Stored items
*** Begin section ***

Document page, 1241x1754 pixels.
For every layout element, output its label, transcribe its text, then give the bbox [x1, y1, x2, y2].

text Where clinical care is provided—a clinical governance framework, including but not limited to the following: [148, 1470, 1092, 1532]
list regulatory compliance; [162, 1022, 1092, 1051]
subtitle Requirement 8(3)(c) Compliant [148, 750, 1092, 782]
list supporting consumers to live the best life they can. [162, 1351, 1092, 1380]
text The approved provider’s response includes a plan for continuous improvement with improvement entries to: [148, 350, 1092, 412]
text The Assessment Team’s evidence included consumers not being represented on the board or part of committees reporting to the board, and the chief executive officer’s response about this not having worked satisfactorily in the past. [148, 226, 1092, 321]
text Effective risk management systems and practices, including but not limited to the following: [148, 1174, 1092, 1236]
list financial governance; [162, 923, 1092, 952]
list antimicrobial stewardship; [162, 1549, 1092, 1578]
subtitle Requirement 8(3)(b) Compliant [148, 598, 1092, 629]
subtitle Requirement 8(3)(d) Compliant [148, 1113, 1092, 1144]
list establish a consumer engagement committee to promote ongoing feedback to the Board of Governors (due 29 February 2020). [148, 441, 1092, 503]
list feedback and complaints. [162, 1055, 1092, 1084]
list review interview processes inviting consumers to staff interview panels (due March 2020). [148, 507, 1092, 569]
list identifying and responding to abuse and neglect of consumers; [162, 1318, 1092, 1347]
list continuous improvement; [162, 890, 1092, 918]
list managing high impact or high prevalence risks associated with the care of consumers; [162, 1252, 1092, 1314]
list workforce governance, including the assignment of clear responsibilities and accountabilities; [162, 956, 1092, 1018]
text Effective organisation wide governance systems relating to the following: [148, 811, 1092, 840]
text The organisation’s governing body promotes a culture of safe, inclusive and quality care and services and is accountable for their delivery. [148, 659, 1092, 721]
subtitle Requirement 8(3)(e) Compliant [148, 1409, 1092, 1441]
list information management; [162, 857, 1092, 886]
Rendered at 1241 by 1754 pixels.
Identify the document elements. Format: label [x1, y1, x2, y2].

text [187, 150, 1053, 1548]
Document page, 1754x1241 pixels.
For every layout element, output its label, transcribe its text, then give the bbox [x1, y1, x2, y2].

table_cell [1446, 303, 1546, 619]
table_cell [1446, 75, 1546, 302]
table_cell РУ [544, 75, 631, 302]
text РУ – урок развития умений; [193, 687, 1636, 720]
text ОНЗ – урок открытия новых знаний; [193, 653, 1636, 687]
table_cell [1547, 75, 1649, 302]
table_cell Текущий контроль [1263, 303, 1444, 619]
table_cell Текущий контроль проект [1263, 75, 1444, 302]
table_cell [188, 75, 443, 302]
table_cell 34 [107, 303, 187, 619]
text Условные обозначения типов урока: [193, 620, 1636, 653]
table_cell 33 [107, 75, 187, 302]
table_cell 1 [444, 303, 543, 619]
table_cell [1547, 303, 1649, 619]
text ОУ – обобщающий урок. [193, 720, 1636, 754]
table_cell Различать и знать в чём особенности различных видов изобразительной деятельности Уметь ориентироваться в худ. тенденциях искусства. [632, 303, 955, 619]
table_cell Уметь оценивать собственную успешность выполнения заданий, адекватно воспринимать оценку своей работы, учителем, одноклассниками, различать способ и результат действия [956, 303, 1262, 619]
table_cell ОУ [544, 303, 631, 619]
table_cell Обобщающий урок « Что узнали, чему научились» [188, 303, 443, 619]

*** End section ***

### [HOW TO COMPLETE THIS TASK]
A complete answer lists each line of the data that holds the word "pixels".

### [EXERCISE RESULT]
Document page, 1241x1754 pixels.
Rendered at 1241 by 1754 pixels.
Document page, 1754x1241 pixels.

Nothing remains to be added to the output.